A small study suggests that among those men who’ve received a prostate cancer diagnosis, those with a history of drinking at least seven drinks per week have higher chances to develop an aggressive tumor than nondrinkers.
The research unveiled that such men had an increased high-grade tumor risk regardless of whether they drank heavily while at 15 to 19 years, or later on. However, there was no connection between tumor grade and the current alcoholic consumption.
Initially, the study’s main purpose was to determine the youngest age group in the hope that alcohol may have a deleterious impact on the growing prostate. However, the researchers also saw a high risk in most of the years up to midlife. This explains the significance of looking at the entire lifespan to find out if alcohol plays any role in the aggressiveness and development of prostate cancer.

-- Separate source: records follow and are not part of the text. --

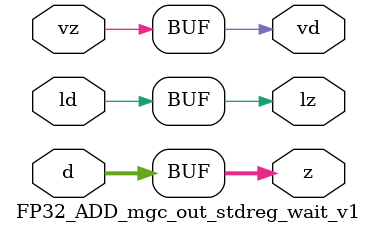
<source format=v>
module FP32_ADD_mgc_out_stdreg_wait_v1 (ld, vd, d, lz, vz, z);
  parameter integer rscid = 1;
  parameter integer width = 8;
  input ld;
  output vd;
  input [width-1:0] d;
  output lz;
  input vz;
  output [width-1:0] z;
  wire vd;
  wire lz;
  wire [width-1:0] z;
  assign z = d;
  assign lz = ld;
  assign vd = vz;
endmodule
</source>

- The researchers collected data from 650 men who were going through prostate biopsy between 2007 and 2018. They studied veterans (49-89 years) that didn’t have a prior history of prostate cancer.
- The study had a diverse population with 54 percent of them being non-whites. Experts suggest this is essential as the cancer is known to mostly affect African Americans.
- Combined with information from biopsies of the participants’ tumors, was data on alcoholic consumption and other lifestyle and medical factors, which were obtained from the questionnaires filled by the men.
- The research also included a look at the lifetime alcohol exposure and discovered more than three times high risk of a high-grade tumor among men who consumed over 10.660 drinks a week.
- This study wasn’t big enough for investigators to tell whether the drinking styles of men had an impact, but hints on the risks associated with alcohol exposure.